No, you cannot use things like FDA as adjectives: there is no such thing as **FDAer regulations* or **FDAest regulations* — nor can anything be **very FDA*, or **more FDA* than another any more than regulations can ever "be" FDA. So it is not acting as an adjective there.
However, even though they cannot be adjectives, it’s perfectly fine to use them as attributive nouns instead: FDA regulations.
In noun phrases like — well, like noun phrases, for example — the noun noun is there acting as an attributive noun, not as an adjective.
Similarly in the first words in each pair of words in chicken soup, paper tiger, house boat, windshield wipers, bus stop, England team, and moon rover.
In contrast, the first word in each of these pairs is actually acting as an actual adjective here: hot soup, Bengal tiger, lost boat, disposable wipers, fast stop, English team, and lunar rover.
For extra fun, compare the job of running in all three of running water, running shoes, and running scared. Only the first of those is normally considered an adjective, while the second is a gerund (and so a noun) and the third is even more verbal no matter how to you read it.

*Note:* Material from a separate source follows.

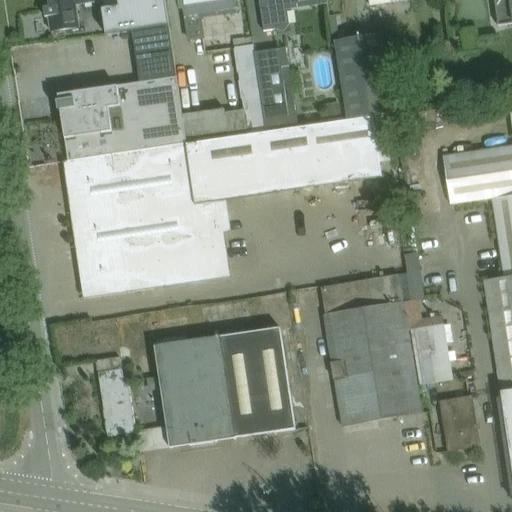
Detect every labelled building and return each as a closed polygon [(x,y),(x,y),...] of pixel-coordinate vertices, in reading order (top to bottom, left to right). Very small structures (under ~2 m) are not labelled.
[(75,5),(101,1),(100,0),(41,0),(43,9),(45,19),(48,18),(50,32),(78,28),(75,5)] [(168,26),(163,0),(117,0),(119,7),(102,9),(105,35),(168,26)] [(257,0),(263,32),(282,29),(285,25),(283,11),(283,7),(297,5),(296,0),(257,0)] [(511,23),(511,0),(494,0),(499,25),(511,23)] [(199,16),(185,18),(188,40),(202,38),(199,16)] [(392,113),(381,35),(335,42),(346,120),(392,113)] [(234,42),(235,49),(251,47),(252,47),(251,40),(234,42)] [(265,133),(253,54),(252,54),(251,47),(235,49),(243,111),(247,136),(265,133)] [(284,49),(253,54),(265,133),(298,129),(284,49)] [(186,145),(182,117),(176,77),(57,95),(67,162),(186,145)] [(227,139),(224,114),(223,111),(182,117),(186,145),(227,139)] [(247,136),(243,111),(224,114),(227,139),(247,136)] [(372,118),(308,127),(317,188),(381,179),(372,118)] [(317,188),(308,127),(298,129),(265,133),(247,136),(227,139),(186,145),(201,250),(225,246),(219,202),(317,188)] [(201,250),(186,145),(67,162),(65,162),(85,299),(230,278),(225,246),(201,250)] [(511,146),(443,157),(449,204),(491,198),(503,278),(484,282),(501,393),(500,393),(511,473),(511,146)] [(421,413),(398,275),(320,288),(325,316),(324,316),(332,363),(330,363),(333,380),(334,380),(342,426),(421,413)] [(446,344),(442,324),(415,329),(424,384),(451,379),(449,363),(462,361),(458,342),(446,344)] [(295,430),(279,329),(155,347),(170,448),(295,430)] [(123,382),(121,371),(119,358),(96,361),(108,437),(135,433),(128,382),(123,382)] [(452,383),(452,395),(469,396),(469,384),(452,383)] [(479,446),(470,396),(440,401),(448,452),(479,446)]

A good but simple test for all this is to try to apply the X=Y formula given a pair like X Y. If it works, then X is acting like an adjective and if not, it isn't. So while we can say that in the case of running water that the water is running, you cannot analogously say that the shoes are running, let alone that scared is running.
In the same way, with hot soup, you can say that the soup is hot, but with chicken soup, you cannot say that the soup is chicken. Using the X=Y test on FDA regulations, we can see that FDA must be acting as a noun not acting as an adjective, since you cannot say that the regulations are FDA. Now, if they were federal regulations instead, then the first word would indeed be acting as an adjective, since you can certainly say that the regulations are federal.